HOW TO COMPLETE THIS TASK: Reproduce the rows word for word, from the row with "experience for fans." up to and including the row with "potential scams or fraud.".

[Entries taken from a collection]
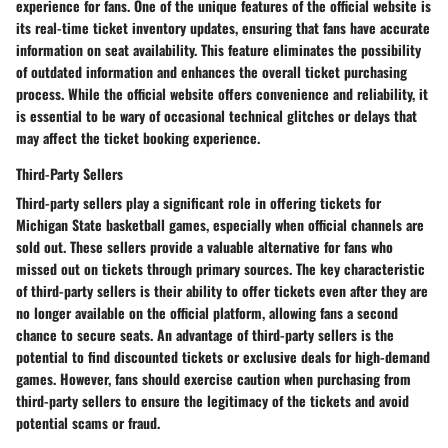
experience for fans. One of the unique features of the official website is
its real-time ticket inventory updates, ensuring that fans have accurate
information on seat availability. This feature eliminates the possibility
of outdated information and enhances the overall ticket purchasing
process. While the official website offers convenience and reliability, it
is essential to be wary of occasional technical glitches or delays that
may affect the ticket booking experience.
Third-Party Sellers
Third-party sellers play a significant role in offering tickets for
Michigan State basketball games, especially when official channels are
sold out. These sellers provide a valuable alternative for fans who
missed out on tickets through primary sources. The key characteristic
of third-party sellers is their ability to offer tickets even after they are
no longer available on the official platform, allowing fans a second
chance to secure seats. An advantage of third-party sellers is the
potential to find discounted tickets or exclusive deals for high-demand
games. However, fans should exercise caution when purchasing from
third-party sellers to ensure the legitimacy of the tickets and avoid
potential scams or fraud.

==

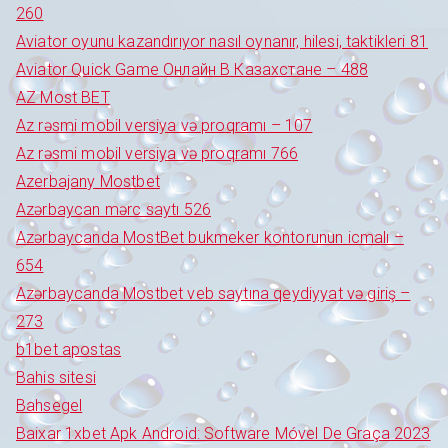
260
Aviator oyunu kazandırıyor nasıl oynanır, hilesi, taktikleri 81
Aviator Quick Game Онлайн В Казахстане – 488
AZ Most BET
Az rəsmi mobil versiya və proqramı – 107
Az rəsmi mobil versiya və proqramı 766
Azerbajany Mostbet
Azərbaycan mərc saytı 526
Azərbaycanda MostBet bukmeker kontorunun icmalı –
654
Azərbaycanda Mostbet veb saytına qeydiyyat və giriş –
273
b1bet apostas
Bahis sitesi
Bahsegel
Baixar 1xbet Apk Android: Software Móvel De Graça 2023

RESULT OF THIS EXERCISE:
experience for fans. One of the unique features of the official website is
its real-time ticket inventory updates, ensuring that fans have accurate
information on seat availability. This feature eliminates the possibility
of outdated information and enhances the overall ticket purchasing
process. While the official website offers convenience and reliability, it
is essential to be wary of occasional technical glitches or delays that
may affect the ticket booking experience.
Third-Party Sellers
Third-party sellers play a significant role in offering tickets for
Michigan State basketball games, especially when official channels are
sold out. These sellers provide a valuable alternative for fans who
missed out on tickets through primary sources. The key characteristic
of third-party sellers is their ability to offer tickets even after they are
no longer available on the official platform, allowing fans a second
chance to secure seats. An advantage of third-party sellers is the
potential to find discounted tickets or exclusive deals for high-demand
games. However, fans should exercise caution when purchasing from
third-party sellers to ensure the legitimacy of the tickets and avoid
potential scams or fraud.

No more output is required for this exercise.